How to calculate the child tax credit
For the 2022 tax year, the CTC is worth $2,000 per qualifying dependent child if your modified adjusted gross income is $400,000 or below (married filing jointly) or $200,000 or below (all other filers). If your MAGI exceeds those limits, your credit amount will be reduced by $50 for each $1,000 of income exceeding the threshold until it is eliminated.
The CTC is also partially refundable; that is, it can reduce your tax bill on a dollar-for-dollar basis, and you might be able to apply for a tax refund of up to $1,500 for anything left over. This partially refundable portion is called the “additional child tax credit” by the IRS.
How to claim the credit
You can claim the child tax credit on your Form 1040 or 1040-SR. You’ll also need to fill out Schedule 8812 (“Credits for Qualifying Children and Other Dependents”), which is submitted alongside your 1040. This schedule will help you to figure your child tax credit amount, and if applicable, how much of the partial refund you may be able to claim.
Most quality tax software guides you through claiming the child tax credit with a series of interview questions, simplifying the process and even auto-filling the forms on your behalf. If your income falls below a certain threshold, you might also be able to get free tax software through IRS’ Free File.
If you applied for the additional child tax credit, by law the IRS cannot release your refund before mid-February.
» Curious about what other credits you may qualify for?
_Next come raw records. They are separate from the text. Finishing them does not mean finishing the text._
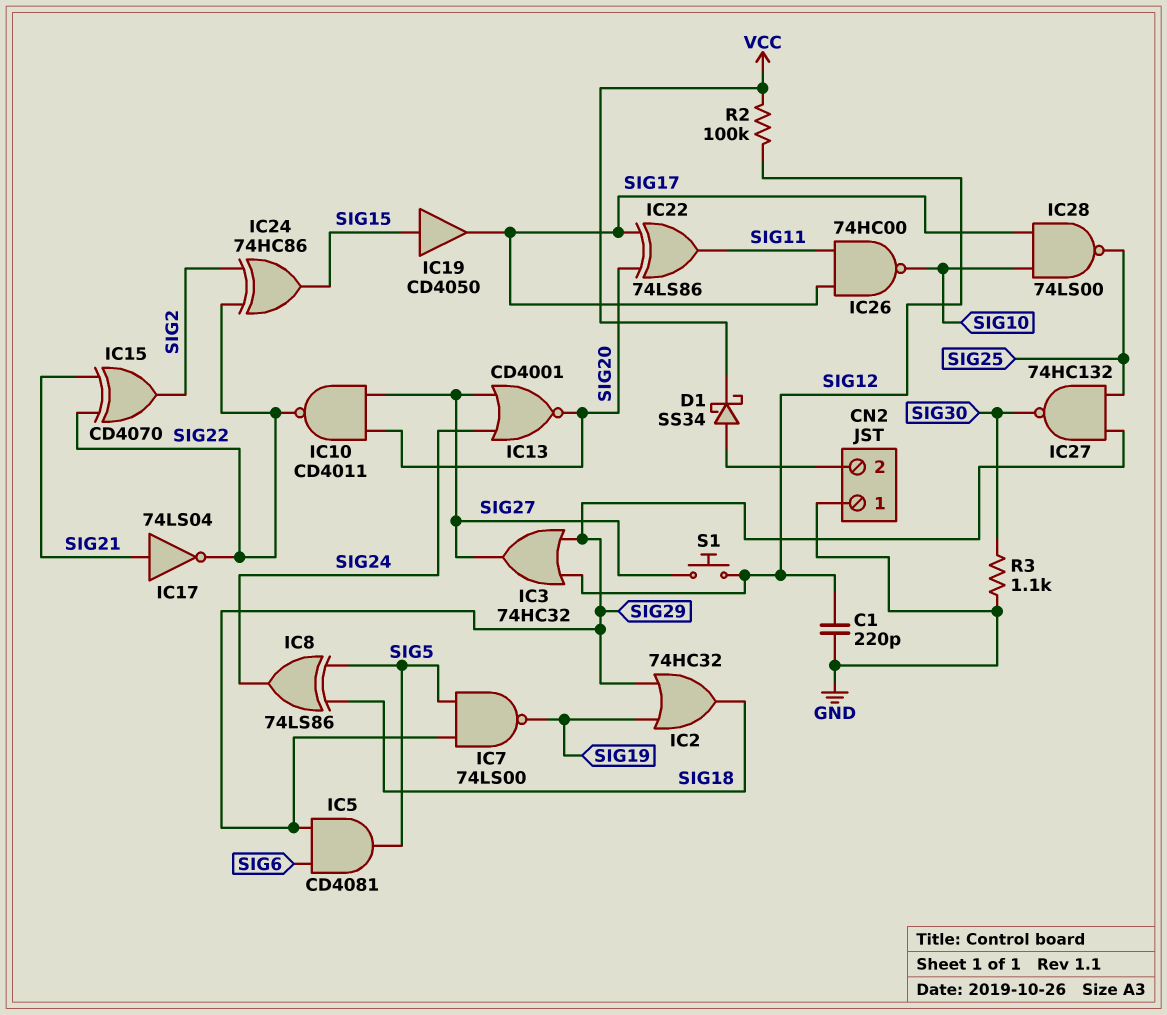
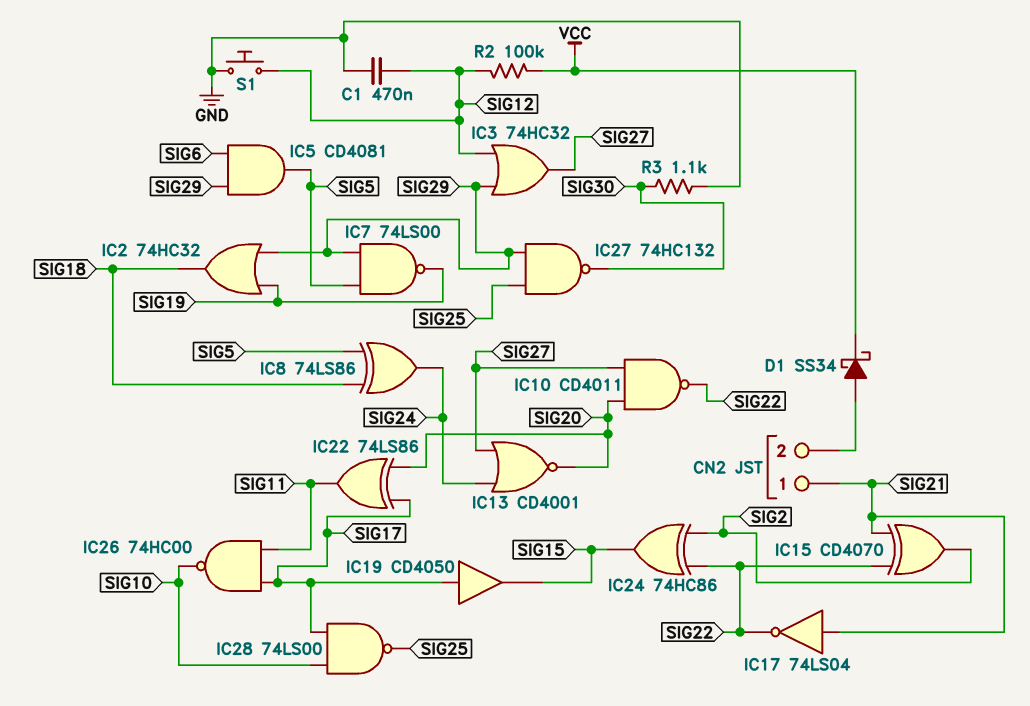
C1: 220pF (GND, SIG12) -> 470nF (GND, SIG12)
CN2 pin 1: GND -> SIG21
IC19: buffer CD4050 (in SIG15, out SIG17) -> buffer CD4050 (in SIG17, out SIG15)
S1: button (SIG12, SIG27) -> button (GND, SIG12)

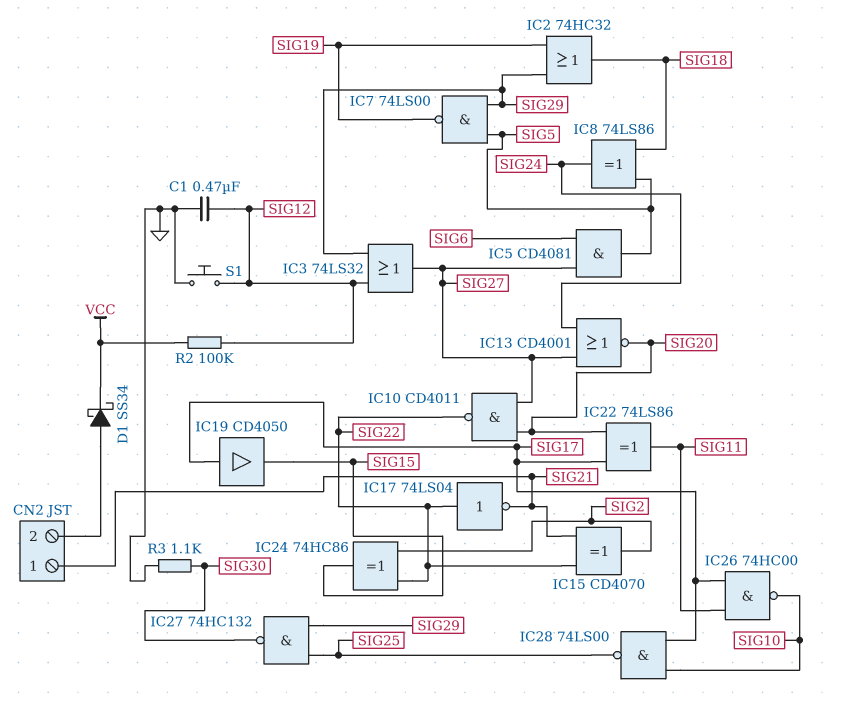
IC3: OR 74HC32 (in SIG12, in SIG29, out SIG27) -> OR 74LS32 (in SIG12, in SIG29, out SIG27)
IC5: AND CD4081 (in SIG6, in SIG29, out SIG5) -> AND CD4081 (in SIG6, in SIG27, out SIG5)
IC17: NOT 74LS04 (in SIG21, out SIG22) -> NOT 74LS04 (in SIG22, out SIG21)

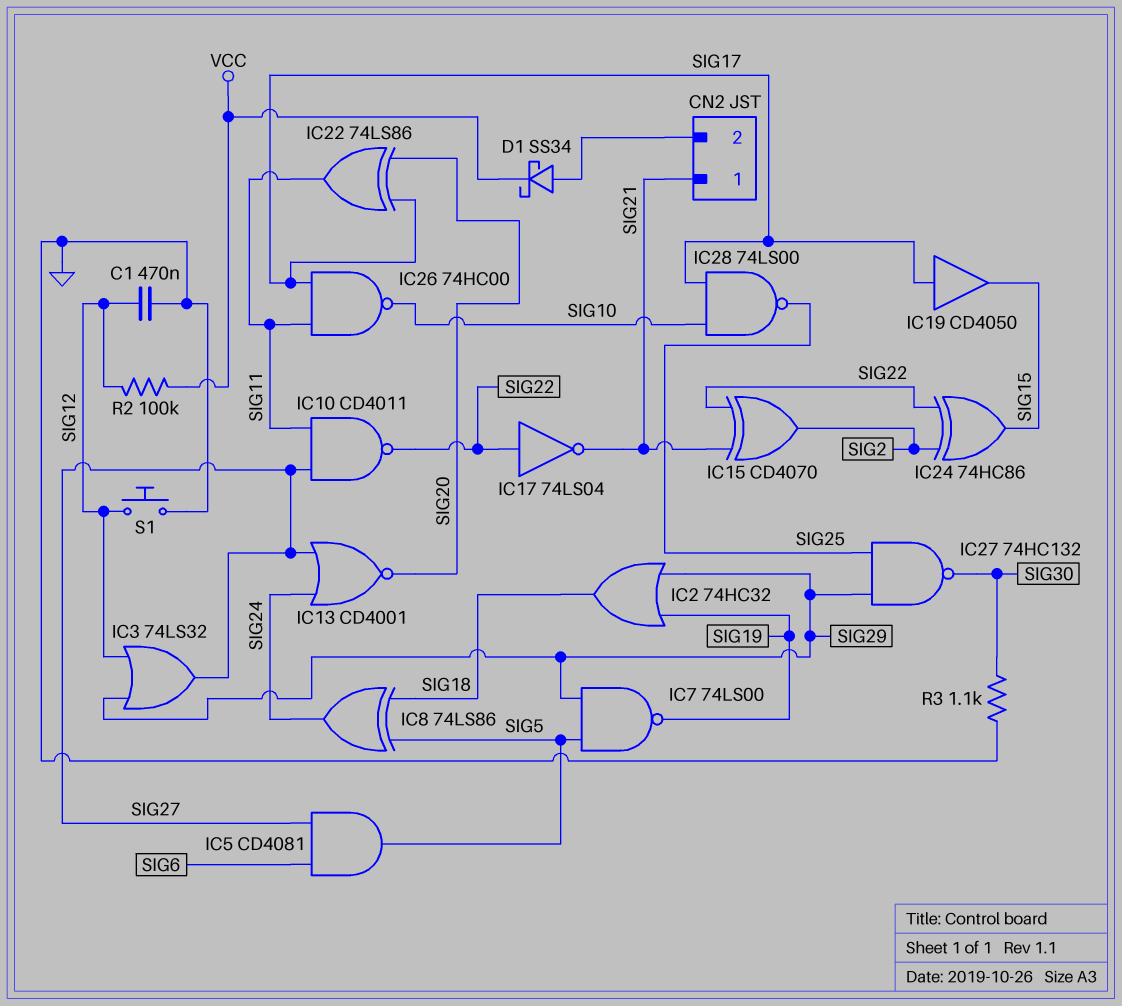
IC10: NAND CD4011 (in SIG20, in SIG27, out SIG22) -> NAND CD4011 (in SIG11, in SIG27, out SIG22)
Here's a list of 20 common tax deductions and breaks
Consequences of a CTC-related error
An error on your tax form can mean delays on your refund or on the child tax credit part of your refund. In some cases, it can also mean the IRS could deny the entire credit.
If the IRS denies your CTC claim:
You must pay back any CTC amount you’ve been paid in error, plus interest.
You might need to file Form 8862, "Information To Claim Certain Credits After Disallowance," before you can claim the CTC again.
If the IRS determines that your claim for the credit is erroneous, you may be on the hook for a penalty of up to 20% of the credit amount claimed.
State child tax credits
In addition to the federal child tax credit, a few states, including California, New York and Massachusetts, also offer their own state-level CTCs that you may be able to claim when filing your state return. Visit your state's department of taxation website for more details.
History of the CTC
Like other tax credits, the CTC has seen its share of changes throughout the years. In 2017, the Tax Cuts and Jobs Act, or TCJA, established specific parameters for claiming the credit that will be effective from the 2018 through 2025 tax years. However, the American Rescue Plan Act of 2021 (the coronavirus relief bill) temporarily modified the credit for the 2021 tax year, which has caused some confusion as to which changes are permanent.
Here's a brief timeline of its history.
1997: First introduced as a $500 nonrefundable credit by the Taxpayer Relief Act.
2001: Credit increased to $1,000 per dependent and made partially refundable by the Economic Growth and Tax Relief Reconciliation Act.
2017: The TCJA made several changes to the credit, effective from 2018 through 2025. This included increasing the credit ceiling to $2,000 per dependent, establishing a new income threshold to qualify and ensuring that the partially refundable portion of the credit gets adjusted for inflation each tax year.
2021: The American Rescue Plan Act made several temporary modifications to the credit for the 2021 tax year only. This included expanding the credit to a maximum of $3,600 per qualifying child, allowing 17-year-olds to qualify, and making the credit fully refundable. And for the first time in U.S. history, many taxpayers also received half of the credit as advance monthly payments from July through December 2021.
2022–2025: The 2021 ARPA enhancements ended, and the credit will revert back to the rules established by the TCJA — including the $2,000 cap for each qualifying child.